On 2014-02-26 15:54, Elliott, Robert (Server Storage) wrote:
fio seems to assign the same cpus_allowed/cpumask value to all threads.
  > I think this allows the OS to move the threads around those CPUs.

Correct. As long as the number of cpus in the mask is equal to (or
larger than) the number of jobs within that group, the OS is free to
place them wherever it wants. In practice, unless the CPU scheduling is
horribly broken, they tend to "stick" for most intents and purposes.

In comparison, iometer assigns its worker threads to specific CPUs
  > within the cpumask in round-robin manner.  Would that be worth adding
  > to fio, perhaps with an option like cpus_allowed_policy=roundrobin?

Sure, we could add that feature. You can get the same setup now, if you
"unroll" the job section, but that might not always be practical. How
about cpus_allowed_policy, with 'shared' being the existing (and
default) behavior and 'split' being each thread grabbing one of the CPUs?

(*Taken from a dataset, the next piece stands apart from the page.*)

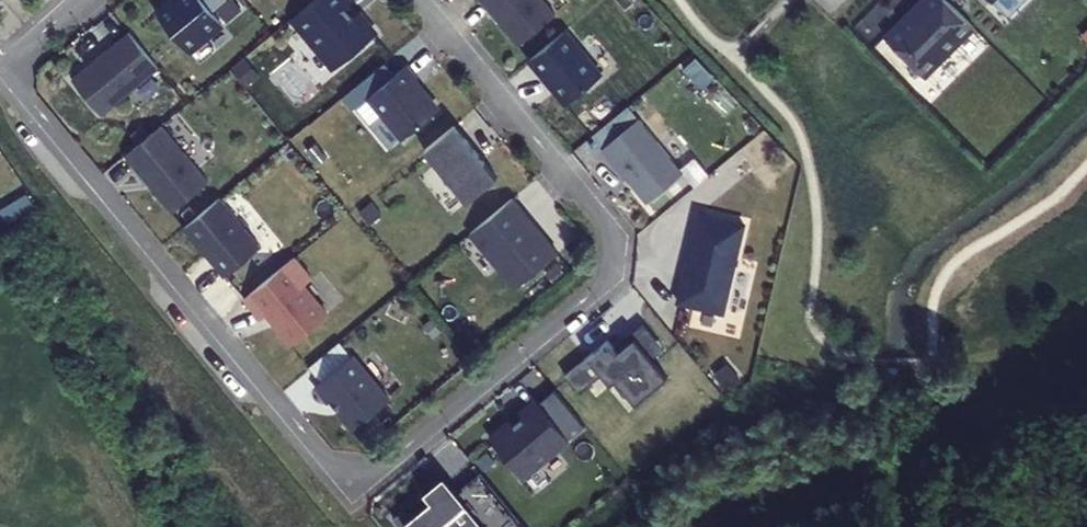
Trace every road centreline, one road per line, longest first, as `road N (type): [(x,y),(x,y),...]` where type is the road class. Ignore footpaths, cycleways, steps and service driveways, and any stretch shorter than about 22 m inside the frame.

Perhaps NUMA and hyperthreading aware allocation policies would
also be useful?

I don't know how consistent hyperthread CPU numbering is across
systems.  On some servers I've tried, linux assigns 0-5 to the main
cores and 6-11 to the hyperthreaded siblings, while Windows assigns
0,2,4,6,8,10 to the main cores and 1,3,5,7,9,11 to their
hyperthreaded siblings.

Linux follows the firmware on that, at least as far as I know. I've seen machines renumber when getting a new firmware, going from the second scheme you list to the first. But for the below, we cannot assume any of them, on some machines you also have > 2 threads per core. So the topology would have to be queried.

Intel's OpenMP library offers two thread affinity types that might
be worth simulating:
COMPACT: pack them tightly
	foreach (node)
		foreach (core in the node)
			foreach (hyperthreaded sibling)

SCATTER: spread across all the cores
	foreach (hyperthreaded sibling)
		foreach (core sharing a node)
			foreach (node)

We could try:
cpus_allowed_policy=shared
cpus_allowed_policy=split  (round-robin, don't care how the
CPU IDs were assigned)
cpus_allowed_policy=compact (NUMA/HT aware)
cpus_allowed_policy=scatter (NUMA/HT aware)

That would definitely be useful, but also requires writing the code to understand the topology of the machine.